If nothing else, it was novel. LeBron James captured the American sports scene for nearly a week as his carefully-orchestrated "Where is LeBron playing?" game was front and center and the topic of more speculation than just about any single-player move in sports history. No question it raised a lot of questions, a lot of skepticism and ire (in Cleveland) and joy (in Miami). How does what James did in the NBA apply to what happens in the NFL? Let's take a look and kick around a few thoughts.
On one hand, it was incredibly ego-driven and singularly selfish. I'm not sure, though, it was all that much different than what we've seen from Brett Favre the last couple of years. Favre has played the cat-and-mouse game with the media and the fans, and he has gone public on his watch, at his pace, and in the end he made the decision to play where he wanted to play.
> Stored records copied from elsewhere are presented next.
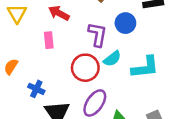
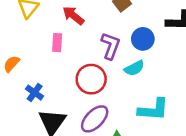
cyan semicircle: (112, 59) -> (134, 68), moved
cyan L-shape: (145, 67) -> (153, 110), moved

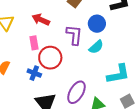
red circle: (91, 79) -> (50, 58), moved
blue cross: (35, 93) -> (34, 73), moved

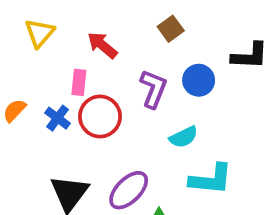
cyan semicircle: (96, 47) -> (184, 137), moved
blue cross: (34, 73) -> (58, 118), moved

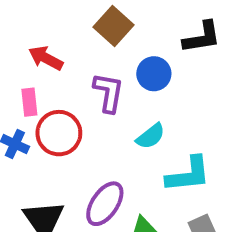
brown square: (171, 29) -> (113, 26), size x1.4

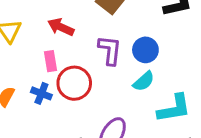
blue circle: (154, 74) -> (145, 50), moved

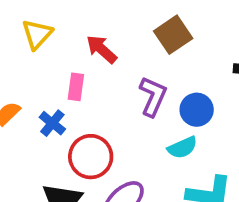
red circle: (74, 83) -> (91, 157), moved

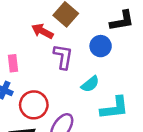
red arrow: (102, 49) -> (42, 31), moved
blue circle: (197, 110) -> (101, 46), moved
Like Favre or don't like him, it is his right to call the shots. He is playing within the system, and while there are plenty of fans who dislike Favre and his constant self-promotion here, there are far more fans who understand where he is coming from and who appreciate his grit and his leadership and his performance at this stage of his career.
Way back when, before the explosion of the media, the late Reggie White (we love you, Reggie!) was among the first NFL free agents to leave one town heartbroken to move to another city. And he had a well-choreographed itinerary. As the City of Philadelphia held rallies to support White and try to convince him to remain an Eagle, White considered his options. In the end, White followed God's word -- and a huge contract -- and signed with the Green Bay Packers.
Time clearly has healed most of those wounds. But in 1993, there was outrage. And there were tears and accusations of treachery and, yes, the Eagles organization absorbed its very-fair share of criticism for allowing White to leave. White wanted to play with a team that was "more committed to winning" and so he left the Eagles and he left a city high and dry.
Was what White did that much different than what James has done to the city of Cleveland and the Cavaliers organization?
Certainly, there are differences. The Cavs offered James the maximum financial package they could offer under NBA rules. The Eagles of 1993 were a more, um, frugal-thinking organization, and there were some in the hierarchy who felt that White was on the downside of his career and that acquiring two first-round draft picks as a result of White's departure would help replenish Rich Kotite's roster (It is, admittedly, painful to write this and research the names the Eagles drafted).
Anyway, after some wheeling and dealing, the Eagles ended up selecting offensive lineman Lester Holmes, defensive tackle Bruce Walker and offensive tackle Barrett Brooks using the draft picks acquired from White's departure.
Awful deal. Holmes actually turned out to be a pretty good player and Brooks started for three seasons as an Eagle and ended up with 118 NFL games under his belt. Walker was a flat-out bust and was out of the league before he ever played a game.
It was clearly a terrible decision for the Eagles to ever allow White to leave Philadelphia. And there were many who criticized White for leaving and making such a show of his decision and for saying that "God helped make the decision" as he signed on the dotted line for millions upon millions of dollars.
But what White wrong? Not at all. I didn't like it at the time because I didn't want White to leave town and I didn't enjoy the Eagles being painted with such a negative brush, but at the end the day White simply did what the rules said he could do and the Eagles looked like fools for allowing him to leave. Had it happened in this day and age, White very well may have worked with a television network to get his message out, to use the prime air time as a pulpit to spread the Gospel.
Is what James did any different, a generation later, than what White did in 1993?
Oh, I get the part about leaving Cleveland high and dry. If the Cavs are guilty of anything, it is that they did not adequately surround James with the kind of championship-caliber talent to win an NBA title. The Cavs had some great success these last few seasons, but they never made it over the top. James, then, is doing what he thinks is best for him to win a championship. He is joining elite players in Miami.
Now, let me make this clear: I don't care for how James took care of his business. I didn't like the made-for-TV decision. I didn't like the ESPN branding of the announcement. I don't care for the look-at-me mentality that dominated this decision.
However, that is the world in which we live. James is smart enough to realize he has a brand -- himself -- to promote and he has a world-wide audience at his beckon call. Heck, isn't that the way it is with all athletes now? We bristle when players make a tackle in the NFL and then dance for the cameras, but it is any different than how these World Cup soccer players preen and rip off their shirts and dance for the fans and the cameras after a goal?
It doesn't matter which sport you watch these days. Athletes play to the audience because they know they can and because they know they are the show.
The NFL does it better than any other sport, though. The stars are important, yes, and they are embraced, of course, but it is the game that keeps the fans coming back. The names change all the time. The system works. Teams can't buy championships. You have to win the same way teams had to win in the 1970s -- by drafting well and developing players and coaching great and by playing a mentally-stronger game than the team on the other sidelines.
The sporting world is in a tizzy right now talking about the LeBron James decision. And I guarantee you that it will last a long, long time, all of this outrage, all of this furor, all of the fuss and muss ... at least for a day or two until the sports world turns it attention to something new, something different, and yet something that is pretty much the same fun we've enjoyed for the last 20 or so years.